### Required actions
(a) Answer these questions from the pull request text about the flaky A/B test:
(i) What does the discriminator block return if captcha was not performed?
(ii) For what kind of string does the blank? method return true?
(iii) Which method was used to generate the random value?
(b) Rewrite the pull request text about the flaky A/B test, starting with "The random value" and going on through "a blank string).", with "random bytes" changed to "arbitrary bytes".
(c) Write the next part of the pull request text about the flaky A/B test, starting after its last sentence.

### Text excerpt
•••••
18F / identity-idp

Login.gov Core App: Identity Provider (IdP)
https://secure.login.gov/
Other
524 stars 112 forks source link

Fix flaky `RECAPTCHA_SIGN_IN` A/B test #11264

Closed jmhooper closed 1 month ago

jmhooper commented 1 month ago

The RECAPTCHA_SIGN_IN A/B test has a discriminator block that does the following:

  1. Return nil if captcha was not performed
  2. Return the user's UUID if the user is present
  3. Return a random value if no user is present with the intent of sorting them into a bucket

The implementation of AbTest#bucket checks if the discriminator resolved by this discriminator block is blank and returns nil if it is (ref).

The blank? method has a special implementation for String (ref) that returns true if the string consists of only whitespace.

The random value here was generated using SecureRandom.gen_random. This value was then used in the AbTest#bucket to randomly sort unidentified users into AB test buckets. SecureRandom.gen_random returns a string of random bytes which can include " ", "\n", "\r", etc.

The combination of the above meant that the discriminator could generate a value that caused the AbTest#bucket to return nil for RECAPTCHA_SIGN_IN when it was intended to return a bucket. This lead to a flaky test (this spec tests that the bucket is not nil; it is nil in the case where SecureRandom.gen_random returns a blank string).
•••••
### Images with keypoint coordinates
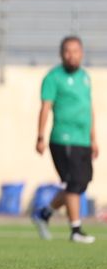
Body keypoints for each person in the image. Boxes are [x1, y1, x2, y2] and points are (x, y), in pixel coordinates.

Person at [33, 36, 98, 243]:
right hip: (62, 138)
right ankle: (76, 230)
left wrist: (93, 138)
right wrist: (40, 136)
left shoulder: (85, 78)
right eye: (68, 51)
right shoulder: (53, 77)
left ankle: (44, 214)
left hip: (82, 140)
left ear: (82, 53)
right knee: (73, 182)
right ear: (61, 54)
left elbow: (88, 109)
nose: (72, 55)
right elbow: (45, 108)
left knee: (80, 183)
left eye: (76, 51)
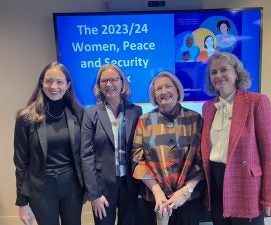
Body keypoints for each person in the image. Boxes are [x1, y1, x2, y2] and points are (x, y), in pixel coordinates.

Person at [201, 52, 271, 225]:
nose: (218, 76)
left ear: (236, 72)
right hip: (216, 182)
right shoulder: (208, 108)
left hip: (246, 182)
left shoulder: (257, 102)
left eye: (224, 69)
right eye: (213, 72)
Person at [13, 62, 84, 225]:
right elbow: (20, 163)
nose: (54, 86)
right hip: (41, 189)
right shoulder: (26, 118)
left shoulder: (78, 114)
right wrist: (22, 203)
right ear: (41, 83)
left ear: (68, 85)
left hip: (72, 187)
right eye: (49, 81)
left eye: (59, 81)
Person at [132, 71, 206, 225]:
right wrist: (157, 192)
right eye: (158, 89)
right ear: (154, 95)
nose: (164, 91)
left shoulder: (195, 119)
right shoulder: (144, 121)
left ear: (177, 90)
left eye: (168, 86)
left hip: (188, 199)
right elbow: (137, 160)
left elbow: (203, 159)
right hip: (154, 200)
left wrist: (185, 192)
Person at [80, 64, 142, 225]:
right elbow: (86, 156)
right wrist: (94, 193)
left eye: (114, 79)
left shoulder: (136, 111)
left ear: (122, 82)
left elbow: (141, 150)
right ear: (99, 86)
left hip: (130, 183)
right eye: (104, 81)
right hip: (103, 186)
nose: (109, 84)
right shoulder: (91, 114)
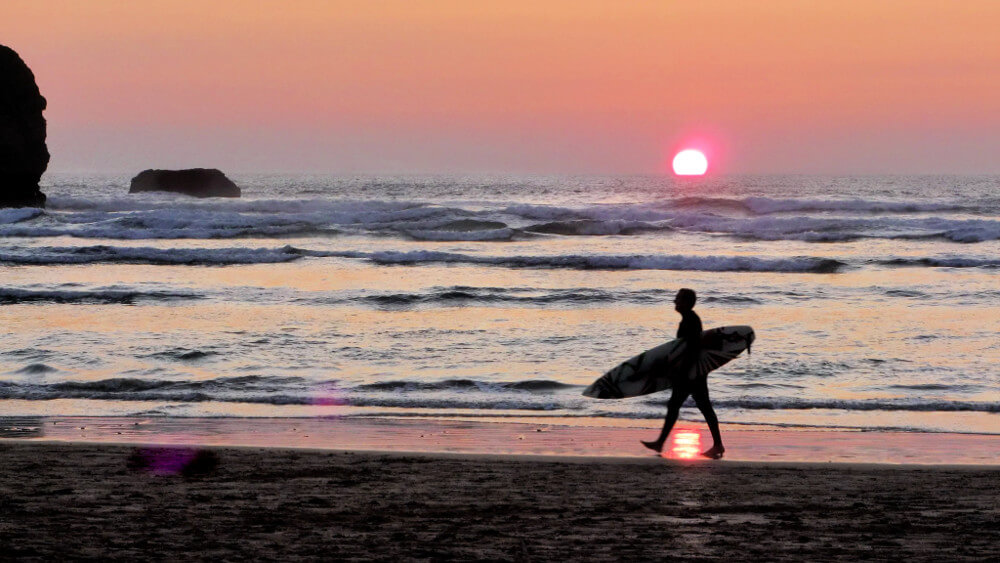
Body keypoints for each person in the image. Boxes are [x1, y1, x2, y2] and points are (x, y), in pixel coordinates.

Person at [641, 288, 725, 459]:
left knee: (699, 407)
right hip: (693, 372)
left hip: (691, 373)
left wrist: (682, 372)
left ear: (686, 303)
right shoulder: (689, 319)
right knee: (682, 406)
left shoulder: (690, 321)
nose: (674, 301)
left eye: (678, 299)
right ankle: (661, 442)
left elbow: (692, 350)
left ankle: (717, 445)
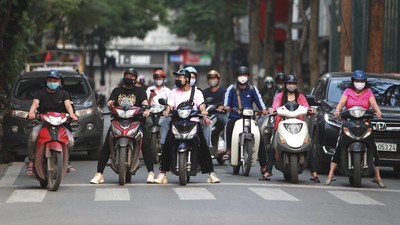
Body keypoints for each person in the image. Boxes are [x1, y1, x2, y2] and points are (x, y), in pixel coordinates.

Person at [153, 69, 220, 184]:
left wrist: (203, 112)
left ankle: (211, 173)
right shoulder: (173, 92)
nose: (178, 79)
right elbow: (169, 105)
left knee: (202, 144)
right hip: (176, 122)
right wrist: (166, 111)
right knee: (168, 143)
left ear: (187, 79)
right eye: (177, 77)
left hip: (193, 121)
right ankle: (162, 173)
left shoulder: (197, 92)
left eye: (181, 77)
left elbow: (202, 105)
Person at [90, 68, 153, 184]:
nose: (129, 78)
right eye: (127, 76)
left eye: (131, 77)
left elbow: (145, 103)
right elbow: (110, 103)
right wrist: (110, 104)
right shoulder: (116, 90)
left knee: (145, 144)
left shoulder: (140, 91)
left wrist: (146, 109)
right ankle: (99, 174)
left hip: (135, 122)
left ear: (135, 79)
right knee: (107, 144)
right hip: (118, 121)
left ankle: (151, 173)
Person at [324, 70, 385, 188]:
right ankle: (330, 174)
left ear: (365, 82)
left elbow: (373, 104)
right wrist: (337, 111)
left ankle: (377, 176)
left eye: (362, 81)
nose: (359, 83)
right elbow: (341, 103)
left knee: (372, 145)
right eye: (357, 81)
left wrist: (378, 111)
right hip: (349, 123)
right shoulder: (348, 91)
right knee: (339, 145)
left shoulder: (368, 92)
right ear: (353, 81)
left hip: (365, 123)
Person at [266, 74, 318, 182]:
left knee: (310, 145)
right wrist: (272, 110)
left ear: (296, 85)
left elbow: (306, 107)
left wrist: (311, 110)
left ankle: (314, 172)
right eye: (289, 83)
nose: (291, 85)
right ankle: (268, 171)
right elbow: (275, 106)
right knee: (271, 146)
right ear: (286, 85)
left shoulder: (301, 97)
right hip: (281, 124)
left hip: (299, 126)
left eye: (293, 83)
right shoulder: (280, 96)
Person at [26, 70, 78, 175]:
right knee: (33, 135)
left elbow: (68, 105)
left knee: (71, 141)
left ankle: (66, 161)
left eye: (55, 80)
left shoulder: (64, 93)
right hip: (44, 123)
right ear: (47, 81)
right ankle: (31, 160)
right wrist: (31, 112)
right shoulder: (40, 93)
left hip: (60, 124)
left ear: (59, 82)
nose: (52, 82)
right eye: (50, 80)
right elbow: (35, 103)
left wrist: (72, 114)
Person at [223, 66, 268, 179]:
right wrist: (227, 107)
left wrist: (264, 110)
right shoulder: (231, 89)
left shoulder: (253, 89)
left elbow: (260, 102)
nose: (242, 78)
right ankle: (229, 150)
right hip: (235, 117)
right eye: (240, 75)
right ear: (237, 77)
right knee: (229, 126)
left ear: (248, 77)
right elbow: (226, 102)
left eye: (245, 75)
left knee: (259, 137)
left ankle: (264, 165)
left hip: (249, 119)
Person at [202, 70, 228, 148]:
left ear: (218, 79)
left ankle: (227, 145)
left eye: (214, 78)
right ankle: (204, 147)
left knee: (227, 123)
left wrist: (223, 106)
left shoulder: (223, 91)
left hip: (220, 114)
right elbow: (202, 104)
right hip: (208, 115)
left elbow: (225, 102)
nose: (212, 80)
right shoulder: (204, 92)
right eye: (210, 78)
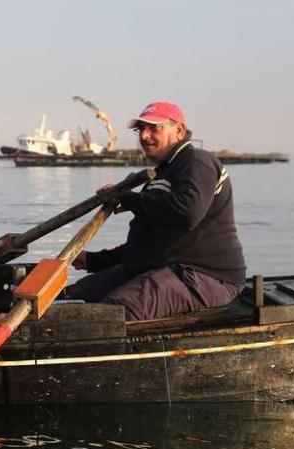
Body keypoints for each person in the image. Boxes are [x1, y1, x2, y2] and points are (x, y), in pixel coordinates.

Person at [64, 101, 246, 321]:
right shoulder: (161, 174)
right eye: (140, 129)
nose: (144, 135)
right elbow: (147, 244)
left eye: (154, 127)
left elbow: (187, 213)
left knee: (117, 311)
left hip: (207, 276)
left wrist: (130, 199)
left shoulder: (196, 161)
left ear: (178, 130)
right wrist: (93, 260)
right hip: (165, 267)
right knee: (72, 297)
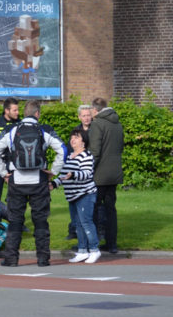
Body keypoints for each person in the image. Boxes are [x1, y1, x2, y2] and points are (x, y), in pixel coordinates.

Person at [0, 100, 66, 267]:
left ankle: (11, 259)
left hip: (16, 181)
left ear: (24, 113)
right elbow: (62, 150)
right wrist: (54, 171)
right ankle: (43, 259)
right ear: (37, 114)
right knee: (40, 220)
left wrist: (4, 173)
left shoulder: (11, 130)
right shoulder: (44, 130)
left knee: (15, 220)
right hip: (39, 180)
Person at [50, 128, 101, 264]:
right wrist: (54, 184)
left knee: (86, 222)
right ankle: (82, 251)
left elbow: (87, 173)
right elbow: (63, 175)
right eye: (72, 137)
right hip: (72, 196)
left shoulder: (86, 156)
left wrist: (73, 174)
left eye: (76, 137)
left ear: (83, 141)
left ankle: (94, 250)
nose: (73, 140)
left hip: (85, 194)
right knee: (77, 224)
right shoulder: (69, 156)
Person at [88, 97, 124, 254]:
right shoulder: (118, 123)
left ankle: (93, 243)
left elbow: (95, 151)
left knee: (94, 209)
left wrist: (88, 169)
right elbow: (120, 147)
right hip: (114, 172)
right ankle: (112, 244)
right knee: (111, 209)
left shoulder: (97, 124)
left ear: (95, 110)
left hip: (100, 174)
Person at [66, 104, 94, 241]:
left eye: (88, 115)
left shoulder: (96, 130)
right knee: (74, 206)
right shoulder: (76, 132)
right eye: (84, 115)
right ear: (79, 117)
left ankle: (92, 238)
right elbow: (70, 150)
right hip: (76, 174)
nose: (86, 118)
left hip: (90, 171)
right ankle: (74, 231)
•••••
### Answers for each item
(a)
(i) It returns nil.
(ii) A string that consists of only whitespace.
(iii) SecureRandom.gen_random.

(b)
The random value here was generated using SecureRandom.gen_random. This value was then used in the AbTest#bucket to randomly sort unidentified users into AB test buckets. SecureRandom.gen_random returns a string of arbitrary bytes which can include " ", "\n", "\r", etc.

The combination of the above meant that the discriminator could generate a value that caused the AbTest#bucket to return nil for RECAPTCHA_SIGN_IN when it was intended to return a bucket. This lead to a flaky test (this spec tests that the bucket is not nil; it is nil in the case where SecureRandom.gen_random returns a blank string).

(c)
This commit changes the call to SecureRandom so that it only ever generates alphanumeric strings which will never be blank.

aduth commented 1 month ago

The implementation of AbTest#bucket checks if the discriminator resolved by this discriminator block is blank and returns nil if it is (ref).

Alternatively, maybe this should check .nil? ? I don't know if we're expecting other values to follow this code path (e.g. false, empty string '')

jmhooper commented 1 month ago

I figured it was safest to change the implementation in the ReCaptcha bucket to avoid any possible side-effects. I'm not sure why we use #blank? and not #nil?, but it looks like it has been there since the beginning.

Another thought is that SecureRandom.alphanumeric(1) has a much smaller set of values it can generate. That could lead to issues where you don't see anybody sorted into buckets with small percentages. WDYT of changing that to something like SecureRandom.alphanumeric(8)?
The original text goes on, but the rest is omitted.